Re: Regarding performance regression on specific query

От
"Jung, Jinho"
Дата:


Thanks for the comment. 


We also have several performance regression cases that we found from TPC-C benchmark. Since those queries were not executed on empty relation, they will be more interesting. 


We will report to pgsql-performance mailing list next time. 


Jinho Jung


From: Tom Lane <tgl@sss.pgh.pa.us>
Sent: Saturday, November 24, 2018 3:32:41 PM
To: Amit Langote
Cc: Jung, Jinho; pgsql-hackers@postgresql.org
Subject: Re: Regarding performance regression on specific query
 
Amit Langote <Langote_Amit_f8@lab.ntt.co.jp> writes:
> On 2018/11/20 2:49, Jung, Jinho wrote:
>>  [ assorted queries ]

> I noticed that these two are fixed by running ANALYZE in the database in
> which these queries are run.

That didn't help much for me.  What did help was increasing
join_collapse_limit and from_collapse_limit to not limit the
join search space --- on queries with as many input relations
as these, you're really at the mercy of whether the given query
structure represents a good join order if you don't.

In general I can't get even a little bit excited about the quality of the
plans selected for these examples, as they all involve made-up restriction
and join clauses that the planner isn't going to have the slightest clue
about.  The observations boil down to "9.4 made one set of arbitrary plan
choices, while v10 made a different set of arbitrary plan choices, and on
these particular examples 9.4 got lucky and 10 didn't".

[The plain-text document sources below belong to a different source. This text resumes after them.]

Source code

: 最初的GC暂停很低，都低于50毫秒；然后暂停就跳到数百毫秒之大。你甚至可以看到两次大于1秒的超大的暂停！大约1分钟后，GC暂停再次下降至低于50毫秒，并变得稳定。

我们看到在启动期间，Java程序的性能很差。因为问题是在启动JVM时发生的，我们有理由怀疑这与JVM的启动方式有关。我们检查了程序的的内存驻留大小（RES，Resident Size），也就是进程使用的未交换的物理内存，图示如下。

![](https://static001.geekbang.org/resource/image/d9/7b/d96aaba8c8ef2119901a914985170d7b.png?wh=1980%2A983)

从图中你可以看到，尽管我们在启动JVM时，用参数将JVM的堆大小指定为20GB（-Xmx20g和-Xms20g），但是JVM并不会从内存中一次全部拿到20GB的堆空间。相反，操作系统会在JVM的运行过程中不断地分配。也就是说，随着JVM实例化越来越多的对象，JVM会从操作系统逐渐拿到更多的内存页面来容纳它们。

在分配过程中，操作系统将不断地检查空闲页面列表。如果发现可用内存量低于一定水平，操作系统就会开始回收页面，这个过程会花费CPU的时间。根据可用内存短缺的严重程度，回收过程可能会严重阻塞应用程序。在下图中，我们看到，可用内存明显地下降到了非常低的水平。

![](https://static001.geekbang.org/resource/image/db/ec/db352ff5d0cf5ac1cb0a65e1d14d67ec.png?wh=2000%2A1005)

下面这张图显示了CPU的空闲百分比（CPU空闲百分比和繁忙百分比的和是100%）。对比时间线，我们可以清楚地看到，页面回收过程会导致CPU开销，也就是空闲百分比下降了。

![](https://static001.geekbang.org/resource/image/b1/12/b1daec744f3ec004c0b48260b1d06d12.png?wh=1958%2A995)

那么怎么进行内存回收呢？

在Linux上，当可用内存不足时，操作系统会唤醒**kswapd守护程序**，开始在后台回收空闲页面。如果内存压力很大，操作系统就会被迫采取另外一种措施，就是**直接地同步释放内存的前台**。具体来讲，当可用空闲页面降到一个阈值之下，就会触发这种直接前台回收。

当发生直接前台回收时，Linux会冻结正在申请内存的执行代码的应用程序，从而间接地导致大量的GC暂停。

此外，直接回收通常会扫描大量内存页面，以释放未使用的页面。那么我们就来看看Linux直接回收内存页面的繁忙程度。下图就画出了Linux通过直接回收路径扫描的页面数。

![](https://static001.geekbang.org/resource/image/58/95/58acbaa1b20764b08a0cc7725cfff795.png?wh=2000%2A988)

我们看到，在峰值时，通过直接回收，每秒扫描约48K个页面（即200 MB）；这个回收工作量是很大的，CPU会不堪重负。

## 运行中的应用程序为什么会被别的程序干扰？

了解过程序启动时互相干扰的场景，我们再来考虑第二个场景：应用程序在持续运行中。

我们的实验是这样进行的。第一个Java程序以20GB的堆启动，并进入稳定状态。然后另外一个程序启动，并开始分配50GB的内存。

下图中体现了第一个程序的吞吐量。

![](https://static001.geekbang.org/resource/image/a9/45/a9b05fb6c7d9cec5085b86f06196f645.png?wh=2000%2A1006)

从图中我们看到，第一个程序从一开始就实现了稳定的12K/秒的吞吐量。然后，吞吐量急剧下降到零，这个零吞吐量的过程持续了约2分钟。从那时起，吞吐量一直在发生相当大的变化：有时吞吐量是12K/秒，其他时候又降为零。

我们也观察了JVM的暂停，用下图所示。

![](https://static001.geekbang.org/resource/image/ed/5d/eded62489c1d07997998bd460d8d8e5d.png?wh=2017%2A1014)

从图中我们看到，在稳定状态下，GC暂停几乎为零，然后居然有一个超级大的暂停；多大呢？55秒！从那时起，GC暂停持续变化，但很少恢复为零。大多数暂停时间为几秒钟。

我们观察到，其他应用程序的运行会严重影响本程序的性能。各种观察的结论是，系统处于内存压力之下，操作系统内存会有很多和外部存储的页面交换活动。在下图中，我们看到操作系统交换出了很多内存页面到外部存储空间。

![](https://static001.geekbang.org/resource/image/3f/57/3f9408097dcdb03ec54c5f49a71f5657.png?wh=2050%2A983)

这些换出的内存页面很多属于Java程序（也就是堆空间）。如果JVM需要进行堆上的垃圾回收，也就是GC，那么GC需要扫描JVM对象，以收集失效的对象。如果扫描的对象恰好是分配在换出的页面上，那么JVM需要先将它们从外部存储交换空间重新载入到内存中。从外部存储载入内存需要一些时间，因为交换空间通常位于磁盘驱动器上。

Possibly also worth noting is that running these in an empty database
is in itself kind of a worst case, because many of the tables are empty
to start with (or the restriction/join clauses pass no rows), and so
the fastest runtime tends to go to plans of the form "nestloop with
empty relation on the outside and all the expensive stuff on the
inside".  (Observe all the "(never executed)" notations in the EXPLAIN
output.)  This kind of plan wins only when the outer rel is actually
empty, otherwise it can easily lose big, and therefore PG's planner is
intentionally designed to discount the case entirely.  We never believe
that a relation is empty, unless we can mathematically prove that, and
our cost estimates are never made with an eye to exploiting such cases.
This contributes a lot to the random-chance nature of which plan is
actually fastest; the planner isn't expecting "(never executed)" to
happen and doesn't prefer plans that will win if it does happen.